En los 80 estábamos con mi hermano Juan fanatizados con la música rock y con las tapas de los vinilos. Y nos pasó esto: un disco doble de Humble Pie, por impericia, se nos agujereó y yo le sugerí a mi hermano que intentáramos cambiarlo donde lo habíamos comprado. Así que fuimos, nerviosos. El vendedor tenía el pelo largo, unos pantalones con pata de elefante y –lo que me encantó– unas zapatillas chinas negras, como las que usaba Jimmy Page. Le dimos el disco y le dijimos que nos había llegado fallado. El sostuvo el vinilo negro en sus manos, lo alzó para que la luz del local pasara a través del agujero que le habíamos hecho y nos dijo: “¡A este disco lo meó una manada de búfalos!
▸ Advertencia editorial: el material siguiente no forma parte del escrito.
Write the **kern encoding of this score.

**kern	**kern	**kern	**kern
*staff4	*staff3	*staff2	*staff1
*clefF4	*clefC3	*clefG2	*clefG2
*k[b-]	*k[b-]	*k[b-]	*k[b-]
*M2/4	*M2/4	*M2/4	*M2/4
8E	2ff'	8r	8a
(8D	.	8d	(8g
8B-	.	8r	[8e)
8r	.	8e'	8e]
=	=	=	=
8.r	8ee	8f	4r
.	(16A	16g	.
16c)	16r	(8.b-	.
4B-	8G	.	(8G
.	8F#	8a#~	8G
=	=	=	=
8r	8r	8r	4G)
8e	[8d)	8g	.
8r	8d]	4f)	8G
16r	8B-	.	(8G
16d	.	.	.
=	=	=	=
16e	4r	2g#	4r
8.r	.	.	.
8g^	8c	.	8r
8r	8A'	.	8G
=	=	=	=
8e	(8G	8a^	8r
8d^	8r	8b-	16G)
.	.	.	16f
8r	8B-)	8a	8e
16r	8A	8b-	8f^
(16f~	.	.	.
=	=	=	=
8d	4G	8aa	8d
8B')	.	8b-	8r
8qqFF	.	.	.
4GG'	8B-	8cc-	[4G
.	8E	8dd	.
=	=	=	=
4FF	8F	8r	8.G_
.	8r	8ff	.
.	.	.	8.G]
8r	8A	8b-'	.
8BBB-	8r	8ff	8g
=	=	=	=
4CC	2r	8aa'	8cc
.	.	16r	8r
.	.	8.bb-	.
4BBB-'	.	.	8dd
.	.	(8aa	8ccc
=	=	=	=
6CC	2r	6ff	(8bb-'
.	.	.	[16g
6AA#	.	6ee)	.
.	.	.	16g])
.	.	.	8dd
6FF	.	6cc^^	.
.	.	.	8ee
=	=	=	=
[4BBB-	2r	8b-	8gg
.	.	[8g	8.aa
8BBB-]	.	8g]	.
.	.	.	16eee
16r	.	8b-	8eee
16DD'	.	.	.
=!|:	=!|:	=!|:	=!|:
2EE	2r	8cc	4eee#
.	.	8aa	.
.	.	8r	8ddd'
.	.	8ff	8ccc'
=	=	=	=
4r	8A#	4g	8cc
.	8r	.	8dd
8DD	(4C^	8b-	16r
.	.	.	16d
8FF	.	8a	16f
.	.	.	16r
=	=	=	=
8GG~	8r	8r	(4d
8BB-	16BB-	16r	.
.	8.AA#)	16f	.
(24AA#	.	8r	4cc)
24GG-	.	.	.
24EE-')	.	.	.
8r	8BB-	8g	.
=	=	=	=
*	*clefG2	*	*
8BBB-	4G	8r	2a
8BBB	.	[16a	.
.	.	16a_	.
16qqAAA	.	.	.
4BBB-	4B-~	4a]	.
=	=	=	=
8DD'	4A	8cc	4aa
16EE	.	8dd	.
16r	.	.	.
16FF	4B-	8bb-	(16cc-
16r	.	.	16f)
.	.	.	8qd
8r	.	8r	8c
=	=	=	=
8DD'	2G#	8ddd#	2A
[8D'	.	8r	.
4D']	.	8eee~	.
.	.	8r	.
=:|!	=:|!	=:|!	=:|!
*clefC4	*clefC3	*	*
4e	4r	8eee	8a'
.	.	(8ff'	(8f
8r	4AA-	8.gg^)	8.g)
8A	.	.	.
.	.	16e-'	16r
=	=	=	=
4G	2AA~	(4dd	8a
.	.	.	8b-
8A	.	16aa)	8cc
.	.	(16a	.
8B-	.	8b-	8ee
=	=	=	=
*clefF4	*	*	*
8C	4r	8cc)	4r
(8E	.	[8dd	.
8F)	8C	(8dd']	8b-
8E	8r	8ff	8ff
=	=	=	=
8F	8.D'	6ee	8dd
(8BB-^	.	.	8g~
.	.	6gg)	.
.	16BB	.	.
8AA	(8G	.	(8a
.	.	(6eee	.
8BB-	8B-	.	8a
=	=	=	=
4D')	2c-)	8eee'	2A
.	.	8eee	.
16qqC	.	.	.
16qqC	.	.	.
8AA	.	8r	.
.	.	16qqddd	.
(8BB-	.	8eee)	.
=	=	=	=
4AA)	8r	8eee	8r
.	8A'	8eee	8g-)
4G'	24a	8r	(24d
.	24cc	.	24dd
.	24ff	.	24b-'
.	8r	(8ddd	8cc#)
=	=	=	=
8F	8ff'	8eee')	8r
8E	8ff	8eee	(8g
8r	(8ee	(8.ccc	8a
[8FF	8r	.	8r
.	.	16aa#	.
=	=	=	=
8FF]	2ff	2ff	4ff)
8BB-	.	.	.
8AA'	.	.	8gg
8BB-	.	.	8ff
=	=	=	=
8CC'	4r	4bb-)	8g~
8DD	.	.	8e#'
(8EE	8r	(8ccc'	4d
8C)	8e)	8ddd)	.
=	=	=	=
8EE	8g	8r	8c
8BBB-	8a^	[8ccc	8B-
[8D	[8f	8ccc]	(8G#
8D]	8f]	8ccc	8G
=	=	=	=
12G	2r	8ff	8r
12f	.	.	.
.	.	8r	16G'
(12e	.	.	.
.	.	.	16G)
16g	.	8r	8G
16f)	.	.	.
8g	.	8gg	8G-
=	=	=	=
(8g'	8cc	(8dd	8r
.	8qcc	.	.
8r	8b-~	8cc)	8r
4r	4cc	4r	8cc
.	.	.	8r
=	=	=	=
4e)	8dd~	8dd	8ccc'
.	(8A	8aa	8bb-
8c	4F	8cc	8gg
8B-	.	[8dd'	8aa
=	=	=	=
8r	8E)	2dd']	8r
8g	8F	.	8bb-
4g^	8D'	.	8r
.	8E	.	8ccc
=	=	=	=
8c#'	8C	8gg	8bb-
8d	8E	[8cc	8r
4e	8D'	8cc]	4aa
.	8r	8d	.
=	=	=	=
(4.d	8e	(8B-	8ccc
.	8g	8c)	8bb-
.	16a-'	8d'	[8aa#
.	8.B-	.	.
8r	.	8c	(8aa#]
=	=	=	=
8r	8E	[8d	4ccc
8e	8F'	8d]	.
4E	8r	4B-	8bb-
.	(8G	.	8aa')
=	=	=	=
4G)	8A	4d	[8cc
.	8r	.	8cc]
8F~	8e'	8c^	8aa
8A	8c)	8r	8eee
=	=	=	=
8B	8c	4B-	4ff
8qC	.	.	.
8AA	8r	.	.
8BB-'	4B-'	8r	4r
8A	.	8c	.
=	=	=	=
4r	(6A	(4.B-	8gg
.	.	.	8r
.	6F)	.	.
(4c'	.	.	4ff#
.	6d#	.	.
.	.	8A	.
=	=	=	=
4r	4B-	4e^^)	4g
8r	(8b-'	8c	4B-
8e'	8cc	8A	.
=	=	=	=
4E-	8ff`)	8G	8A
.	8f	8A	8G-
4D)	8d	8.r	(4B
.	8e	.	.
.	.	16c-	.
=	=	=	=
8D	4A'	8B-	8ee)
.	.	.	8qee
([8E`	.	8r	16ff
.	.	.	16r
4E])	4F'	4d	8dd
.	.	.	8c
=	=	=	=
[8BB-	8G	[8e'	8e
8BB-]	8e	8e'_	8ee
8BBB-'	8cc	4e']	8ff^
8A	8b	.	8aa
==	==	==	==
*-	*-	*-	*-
No sé por qué siempre pienso al formato y la sonoridad del vinilo relacionado con cierto estado de aventura, con la posibilidad de captar experiencia. Mark Fisher habla de esto: “El crepitar del vinilo vuelve audible el tiempo. Invoca el pasado a la vez que muestra nuestra distancia de él. El crepitar del vinilo marca hoy todo un régimen de materialidad que ha desaparecido, una materialidad táctil, perdida para nosotros”.
Ya de más grande solíamos recorrer la ciudad con unos amigos con los que hacíamos una revista de poesía. Por lo general, esas rondas terminaban en la casa de Daniel. Nos quedábamos ahí a comer, tomar, fumar y a veces a dormir en colchones improvisados en el piso. En algún momento siempre poníamos Superficies de placer de Virus. La tapa, un dibujo de Daniel Melgarejo, era la ilustración de un culo andrógino que podía estar también en un mural de la ciudad de la noche roja. Ese disco era táctil. Necesitaba ser tocado, transpirado, vivido, era todo lo contrario a la distancia social, que pregona este nuevo virus. Un disco con colchones de sintetizadores que escuchaban unos chicos en unos colchones improvizados. Una lírica perfecta para abandonar el mundo con un sonrisa.
“Encuentro en el río musical” es una de las canciones más hermosas del mundo. La cantábamos todos con lágrimas en los ojos en aquellas madrugadas, pero no porque estuviéramos tristes, sino porque esa canción era la promesa de la resurreccion del espíritu. Federico era preciso: “Aflojate, sonríe fugaz/ mi cuerpo astral tomará tu ser”. Y después agregaba dónde se iba a producir ese hecho fabuloso: “Prolongaré mi sonido azul/ por los parlantes te iré a buscar/ El río musical/ bañando tu atención/ generó un lugar/ para encontrarnos”.